(Dataset items)
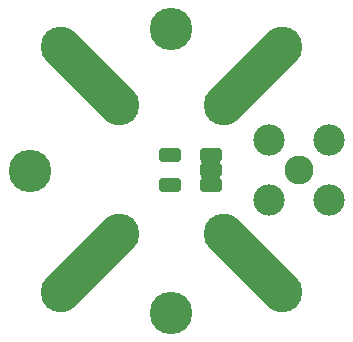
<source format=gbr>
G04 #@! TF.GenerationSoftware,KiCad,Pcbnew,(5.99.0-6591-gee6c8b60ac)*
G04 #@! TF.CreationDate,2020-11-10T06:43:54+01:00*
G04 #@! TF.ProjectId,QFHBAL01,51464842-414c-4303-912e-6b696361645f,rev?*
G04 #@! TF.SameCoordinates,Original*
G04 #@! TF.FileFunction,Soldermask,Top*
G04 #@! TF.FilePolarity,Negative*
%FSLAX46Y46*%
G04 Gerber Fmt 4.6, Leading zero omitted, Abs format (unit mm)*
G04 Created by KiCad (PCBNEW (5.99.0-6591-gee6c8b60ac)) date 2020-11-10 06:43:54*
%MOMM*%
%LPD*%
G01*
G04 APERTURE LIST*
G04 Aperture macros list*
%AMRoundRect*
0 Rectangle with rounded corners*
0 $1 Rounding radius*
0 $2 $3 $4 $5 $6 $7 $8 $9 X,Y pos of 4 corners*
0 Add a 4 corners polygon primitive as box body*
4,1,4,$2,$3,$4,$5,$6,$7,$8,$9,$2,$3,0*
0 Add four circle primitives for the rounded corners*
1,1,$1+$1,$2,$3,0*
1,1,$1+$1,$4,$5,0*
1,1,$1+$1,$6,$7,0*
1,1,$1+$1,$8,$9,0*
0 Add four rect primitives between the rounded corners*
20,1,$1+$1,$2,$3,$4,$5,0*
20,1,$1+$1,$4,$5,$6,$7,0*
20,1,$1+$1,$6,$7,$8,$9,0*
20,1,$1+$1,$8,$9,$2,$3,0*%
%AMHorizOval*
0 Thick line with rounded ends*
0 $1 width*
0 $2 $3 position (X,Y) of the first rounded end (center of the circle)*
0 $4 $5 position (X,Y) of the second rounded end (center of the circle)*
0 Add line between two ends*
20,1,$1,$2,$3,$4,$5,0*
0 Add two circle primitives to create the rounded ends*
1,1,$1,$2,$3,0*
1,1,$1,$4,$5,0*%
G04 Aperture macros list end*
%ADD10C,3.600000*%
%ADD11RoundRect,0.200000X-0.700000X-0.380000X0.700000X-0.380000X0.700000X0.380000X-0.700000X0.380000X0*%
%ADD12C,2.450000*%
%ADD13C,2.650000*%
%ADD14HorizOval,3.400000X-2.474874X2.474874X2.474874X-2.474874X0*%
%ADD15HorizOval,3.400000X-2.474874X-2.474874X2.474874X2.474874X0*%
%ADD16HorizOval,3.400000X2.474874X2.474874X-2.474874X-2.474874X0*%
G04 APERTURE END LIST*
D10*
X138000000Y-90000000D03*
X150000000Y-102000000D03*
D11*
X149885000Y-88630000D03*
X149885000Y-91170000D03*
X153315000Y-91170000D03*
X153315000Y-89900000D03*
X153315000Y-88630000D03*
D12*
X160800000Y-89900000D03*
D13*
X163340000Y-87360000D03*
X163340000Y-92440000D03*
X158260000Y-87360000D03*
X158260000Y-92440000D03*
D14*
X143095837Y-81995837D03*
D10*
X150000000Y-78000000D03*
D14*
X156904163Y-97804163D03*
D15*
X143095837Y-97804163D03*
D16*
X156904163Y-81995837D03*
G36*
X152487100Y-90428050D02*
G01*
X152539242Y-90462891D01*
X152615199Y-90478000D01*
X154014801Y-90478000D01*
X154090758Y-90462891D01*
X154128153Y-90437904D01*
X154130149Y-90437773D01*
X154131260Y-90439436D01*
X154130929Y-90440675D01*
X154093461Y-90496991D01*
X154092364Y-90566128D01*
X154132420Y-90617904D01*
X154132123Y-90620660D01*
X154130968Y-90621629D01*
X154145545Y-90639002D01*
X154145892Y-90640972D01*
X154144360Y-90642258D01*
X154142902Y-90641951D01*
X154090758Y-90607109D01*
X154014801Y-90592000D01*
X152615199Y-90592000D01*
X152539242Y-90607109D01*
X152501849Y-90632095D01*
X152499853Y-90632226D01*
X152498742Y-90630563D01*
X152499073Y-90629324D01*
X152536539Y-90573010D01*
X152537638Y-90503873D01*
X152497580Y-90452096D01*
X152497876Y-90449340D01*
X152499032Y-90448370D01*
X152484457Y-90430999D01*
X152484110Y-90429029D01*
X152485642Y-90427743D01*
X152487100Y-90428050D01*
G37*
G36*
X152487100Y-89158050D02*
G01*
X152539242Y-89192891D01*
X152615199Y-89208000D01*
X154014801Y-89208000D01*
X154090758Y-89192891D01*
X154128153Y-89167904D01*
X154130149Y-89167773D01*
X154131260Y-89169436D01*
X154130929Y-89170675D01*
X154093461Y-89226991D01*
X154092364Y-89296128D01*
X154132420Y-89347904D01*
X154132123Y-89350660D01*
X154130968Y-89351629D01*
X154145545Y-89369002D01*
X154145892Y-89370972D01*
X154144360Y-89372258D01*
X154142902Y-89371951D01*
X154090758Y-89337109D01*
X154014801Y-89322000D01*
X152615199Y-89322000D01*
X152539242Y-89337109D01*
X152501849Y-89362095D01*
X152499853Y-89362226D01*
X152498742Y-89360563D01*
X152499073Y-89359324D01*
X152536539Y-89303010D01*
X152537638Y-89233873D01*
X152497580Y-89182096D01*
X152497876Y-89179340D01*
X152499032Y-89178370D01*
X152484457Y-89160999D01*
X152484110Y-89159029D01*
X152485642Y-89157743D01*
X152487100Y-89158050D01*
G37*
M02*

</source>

...

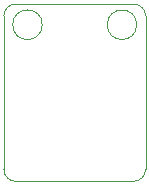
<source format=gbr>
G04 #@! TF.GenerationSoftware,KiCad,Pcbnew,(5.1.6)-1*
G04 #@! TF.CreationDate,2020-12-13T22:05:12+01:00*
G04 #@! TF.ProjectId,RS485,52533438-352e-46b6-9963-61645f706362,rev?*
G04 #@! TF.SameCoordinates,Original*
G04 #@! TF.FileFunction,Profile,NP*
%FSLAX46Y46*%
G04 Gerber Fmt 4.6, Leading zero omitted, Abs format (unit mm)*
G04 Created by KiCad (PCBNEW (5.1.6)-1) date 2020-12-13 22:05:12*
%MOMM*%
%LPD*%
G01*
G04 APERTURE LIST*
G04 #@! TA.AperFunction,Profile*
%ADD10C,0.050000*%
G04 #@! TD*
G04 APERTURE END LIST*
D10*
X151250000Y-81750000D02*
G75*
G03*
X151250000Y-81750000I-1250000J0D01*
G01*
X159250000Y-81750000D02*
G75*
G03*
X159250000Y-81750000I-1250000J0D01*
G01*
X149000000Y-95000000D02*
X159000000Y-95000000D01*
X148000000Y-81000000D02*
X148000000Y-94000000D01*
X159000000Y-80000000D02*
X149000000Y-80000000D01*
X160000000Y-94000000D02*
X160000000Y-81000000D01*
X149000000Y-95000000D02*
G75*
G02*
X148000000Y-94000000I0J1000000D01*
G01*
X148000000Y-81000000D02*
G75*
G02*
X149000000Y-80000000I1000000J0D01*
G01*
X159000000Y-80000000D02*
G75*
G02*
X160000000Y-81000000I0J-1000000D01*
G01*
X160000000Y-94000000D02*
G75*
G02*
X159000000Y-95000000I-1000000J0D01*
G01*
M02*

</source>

▶ [WHAT YOU WILL DO]:
Once you reach the line with "X152499073Y-90629324D01*" in the data above, copy it and every line after it exactly, up to and including the line with "X154145545Y-89369002D01*".

▶ [RESULT FOR THIS TASK]:
X152499073Y-90629324D01*
X152536539Y-90573010D01*
X152537638Y-90503873D01*
X152497580Y-90452096D01*
X152497876Y-90449340D01*
X152499032Y-90448370D01*
X152484457Y-90430999D01*
X152484110Y-90429029D01*
X152485642Y-90427743D01*
X152487100Y-90428050D01*
G37*
G36*
X152487100Y-89158050D02*
G01*
X152539242Y-89192891D01*
X152615199Y-89208000D01*
X154014801Y-89208000D01*
X154090758Y-89192891D01*
X154128153Y-89167904D01*
X154130149Y-89167773D01*
X154131260Y-89169436D01*
X154130929Y-89170675D01*
X154093461Y-89226991D01*
X154092364Y-89296128D01*
X154132420Y-89347904D01*
X154132123Y-89350660D01*
X154130968Y-89351629D01*
X154145545Y-89369002D01*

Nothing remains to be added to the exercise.